De acordo com o CFM, o PL 2.373/2023 e o PL 1.763/2025 podem gerar insegurança na assistência obstétrica. A entidade afirma que as decisões urgentes no momento do parto podem ser afetadas.
O conselheiro federal Ademar Augusto declarou que os projetos transformam atos médicos em potenciais crimes com base em conceitos vagos e subjetivos. “Na prática, isso cria um ambiente de insegurança na sala de parto e deixa mãe e bebê em situação de risco. Procedimentos e intervenções emergenciais podem ser criminalizados. Equipes com capacidade técnica para agir passarão a hesitar diante de condutas necessárias”, afirmou.
O CFM destaca que o Brasil já possui mecanismos legais para punir negligência, imprudência e imperícia. Para a autarquia, a criação de novos tipos penais não amplia a proteção à mulher e pode comprometer o acesso à assistência segura.

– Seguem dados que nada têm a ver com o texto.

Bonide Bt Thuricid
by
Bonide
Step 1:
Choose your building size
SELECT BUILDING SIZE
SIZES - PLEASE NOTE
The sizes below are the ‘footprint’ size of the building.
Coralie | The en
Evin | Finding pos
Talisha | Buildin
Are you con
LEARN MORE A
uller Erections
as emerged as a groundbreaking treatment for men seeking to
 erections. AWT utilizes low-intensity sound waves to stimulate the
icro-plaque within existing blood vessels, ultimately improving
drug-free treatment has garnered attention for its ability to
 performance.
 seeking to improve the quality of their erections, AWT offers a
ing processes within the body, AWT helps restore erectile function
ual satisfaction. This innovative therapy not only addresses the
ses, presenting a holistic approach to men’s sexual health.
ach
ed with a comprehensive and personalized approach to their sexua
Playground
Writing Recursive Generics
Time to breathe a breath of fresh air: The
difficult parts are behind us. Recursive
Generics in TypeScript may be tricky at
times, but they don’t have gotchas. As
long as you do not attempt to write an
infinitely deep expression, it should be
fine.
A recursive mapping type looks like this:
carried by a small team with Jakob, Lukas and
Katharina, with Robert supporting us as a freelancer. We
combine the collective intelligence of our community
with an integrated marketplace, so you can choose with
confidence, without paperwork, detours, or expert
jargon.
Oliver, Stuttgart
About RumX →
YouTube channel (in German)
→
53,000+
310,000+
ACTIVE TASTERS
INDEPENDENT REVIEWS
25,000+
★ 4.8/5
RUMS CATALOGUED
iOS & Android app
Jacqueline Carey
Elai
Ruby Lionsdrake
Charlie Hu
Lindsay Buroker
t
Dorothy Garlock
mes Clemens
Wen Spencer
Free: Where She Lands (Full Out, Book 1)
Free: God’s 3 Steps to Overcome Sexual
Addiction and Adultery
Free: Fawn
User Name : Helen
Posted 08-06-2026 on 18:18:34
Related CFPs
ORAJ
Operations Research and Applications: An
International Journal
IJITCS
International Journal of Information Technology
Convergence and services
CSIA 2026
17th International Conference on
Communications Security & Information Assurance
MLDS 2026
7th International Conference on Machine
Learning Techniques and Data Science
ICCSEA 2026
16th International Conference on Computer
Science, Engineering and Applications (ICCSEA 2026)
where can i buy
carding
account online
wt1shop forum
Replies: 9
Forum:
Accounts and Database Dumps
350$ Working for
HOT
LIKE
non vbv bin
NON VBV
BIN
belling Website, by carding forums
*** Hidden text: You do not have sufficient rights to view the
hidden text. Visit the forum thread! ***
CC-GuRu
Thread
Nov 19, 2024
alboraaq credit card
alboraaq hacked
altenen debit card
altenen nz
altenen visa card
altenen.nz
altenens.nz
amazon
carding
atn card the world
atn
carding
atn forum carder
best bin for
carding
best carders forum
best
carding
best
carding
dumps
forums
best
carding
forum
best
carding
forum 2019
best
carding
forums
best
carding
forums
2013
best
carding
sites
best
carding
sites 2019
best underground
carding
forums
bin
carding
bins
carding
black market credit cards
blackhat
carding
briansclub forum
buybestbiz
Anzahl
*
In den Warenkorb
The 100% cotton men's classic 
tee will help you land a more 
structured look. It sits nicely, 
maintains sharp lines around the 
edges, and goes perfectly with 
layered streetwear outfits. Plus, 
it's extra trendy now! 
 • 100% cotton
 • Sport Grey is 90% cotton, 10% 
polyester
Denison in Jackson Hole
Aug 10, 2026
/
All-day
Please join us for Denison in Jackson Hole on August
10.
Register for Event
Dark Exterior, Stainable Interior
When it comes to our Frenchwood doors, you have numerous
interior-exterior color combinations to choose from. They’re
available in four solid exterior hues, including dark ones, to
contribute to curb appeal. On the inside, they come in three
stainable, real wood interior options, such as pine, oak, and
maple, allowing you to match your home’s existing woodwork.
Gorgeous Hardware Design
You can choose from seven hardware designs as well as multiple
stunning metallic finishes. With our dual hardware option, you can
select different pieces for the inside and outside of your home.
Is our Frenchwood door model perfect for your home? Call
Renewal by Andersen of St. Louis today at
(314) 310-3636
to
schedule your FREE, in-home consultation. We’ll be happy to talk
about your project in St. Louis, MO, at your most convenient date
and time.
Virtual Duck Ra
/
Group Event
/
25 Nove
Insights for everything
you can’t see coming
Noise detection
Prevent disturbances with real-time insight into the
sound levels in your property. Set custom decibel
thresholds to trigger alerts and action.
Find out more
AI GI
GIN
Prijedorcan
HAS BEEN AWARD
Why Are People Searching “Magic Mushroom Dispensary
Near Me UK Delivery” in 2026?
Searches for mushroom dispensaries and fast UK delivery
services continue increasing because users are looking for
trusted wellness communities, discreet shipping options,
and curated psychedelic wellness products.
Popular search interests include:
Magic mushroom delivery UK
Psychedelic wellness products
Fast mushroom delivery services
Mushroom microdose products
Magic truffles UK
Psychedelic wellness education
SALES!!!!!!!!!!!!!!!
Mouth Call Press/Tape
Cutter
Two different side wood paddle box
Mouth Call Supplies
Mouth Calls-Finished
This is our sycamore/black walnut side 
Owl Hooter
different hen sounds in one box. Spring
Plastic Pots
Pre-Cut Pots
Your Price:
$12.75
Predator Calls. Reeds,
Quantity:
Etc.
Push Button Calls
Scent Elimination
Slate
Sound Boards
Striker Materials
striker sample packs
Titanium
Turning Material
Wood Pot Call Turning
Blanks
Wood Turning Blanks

O conselho também se posicionou de forma contrária aos projetos. “Criminalizar a obstetrícia compromete a atuação médica e coloca em risco toda a sociedade. Proteger a mulher e o bebê é garantir acesso à assistência qualificada, com equipes capacitadas e responsabilidade técnica para agir com segurança”, concluiu Ademar Augusto.
O CFM disponibilizou um vídeo com a posição oficial sobre o tema. O conteúdo pode ser acessado no site da entidade.